Introduction: As a key regulator of body water, sodium homeostasis forms an essential component of human physiology. Type 2 Diabetes Mellitus (T2D)-associated sodium overload stems from chronic renal retention of sodium, contributing toward the development of adverse cardiovascular sequelae.
Areas covered: Our traditional model of sodium regulation invokes two compartments: extracellular fluid (ECF [plasma and interstitial fluid]) and intracellular fluid (ICF). Data from the Mars program reveal inconsistencies with this two-space model, including mismatches between net body sodium and water. Recent data utilizing 23Na magnetic resonance imaging (MRI) show a preponderance of bound sodium within human dermis, consistent with a third space repository and providing compelling evidence to support a three-space model in which dermal sodium binding facilitates sodium homeostasis within the ECF and ICF. This buffer is impaired in T2D, with diminishment of dermal bound sodium that may promote deleterious sequelae of sodium overload within the ECF and ICF.

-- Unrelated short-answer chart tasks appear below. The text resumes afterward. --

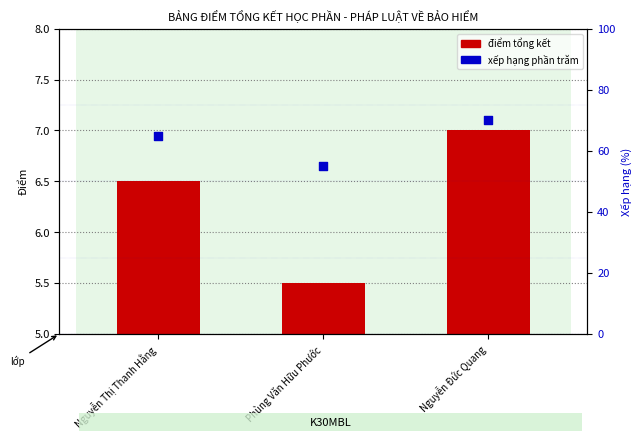

At which category is the sum across all series the highest?

Nguyễn Đức Quang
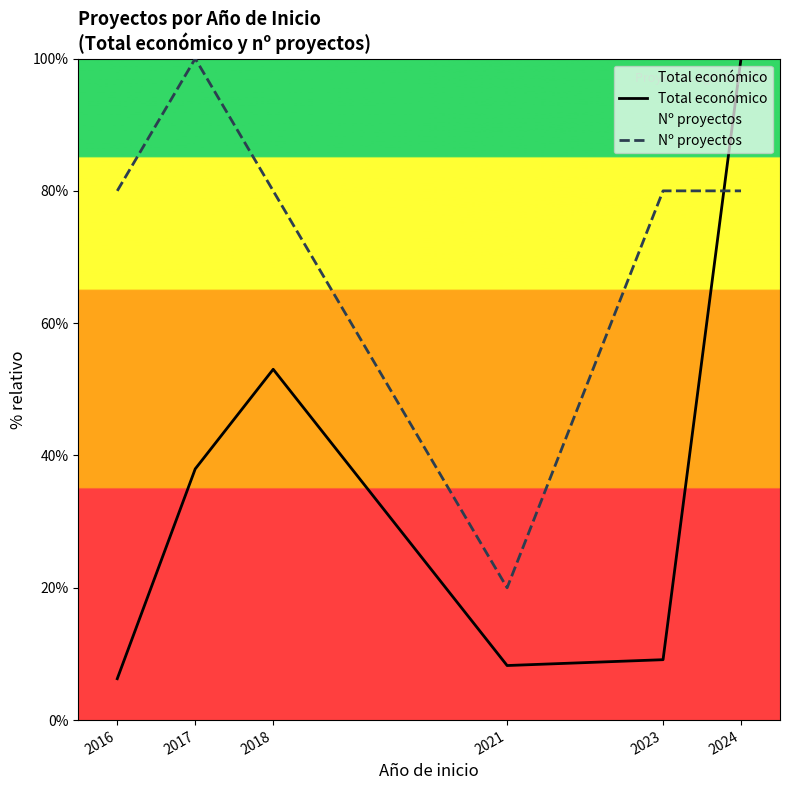

Which series has the widest spread of values?

Total económico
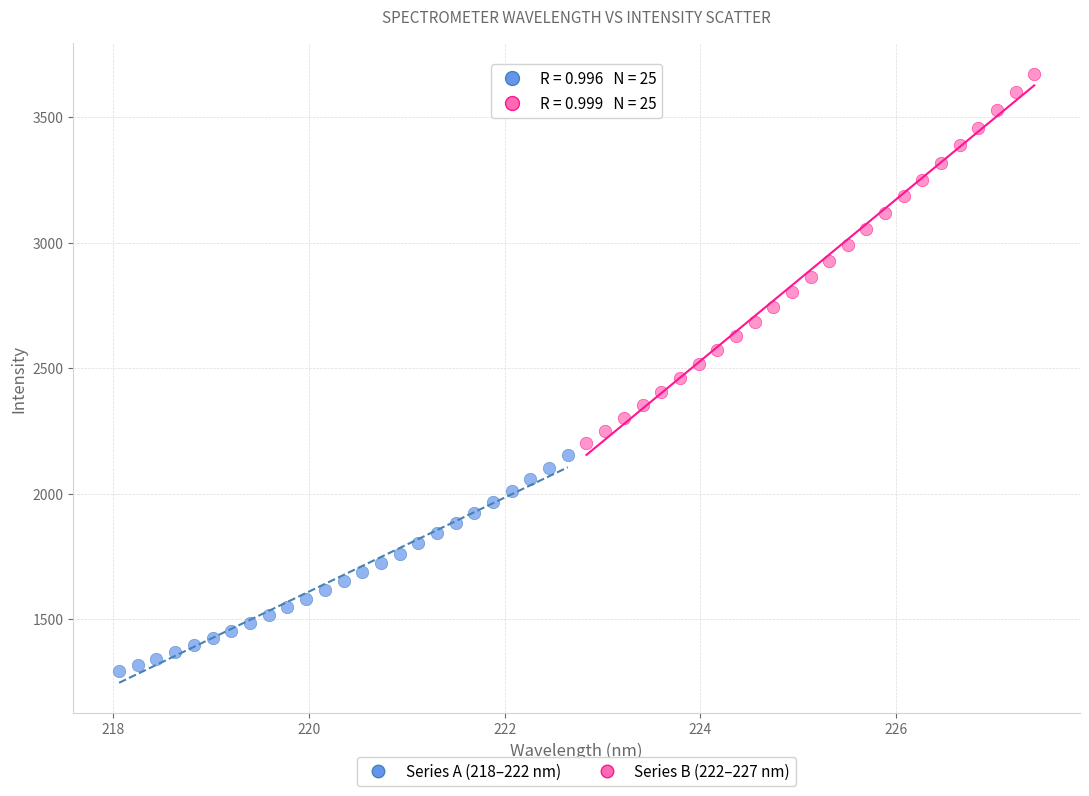

Which series contains the lowest Y value?

Series A (218–222 nm)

Expert opinion: Future studies should focus on novel therapeutic opportunities for sodium regulation in T2D and other conditions of sodium dysregulation. The ratio of free:bound dermal sodium (reflecting sodium storage capacity) could be utilized as a clinical biomarker for salt and water balance, to improve diagnostic accuracy and facilitate clinical decision-making.
Keywords: Sodium; dermis; glycosaminoglycans; third space; type 2 diabetes mellitus.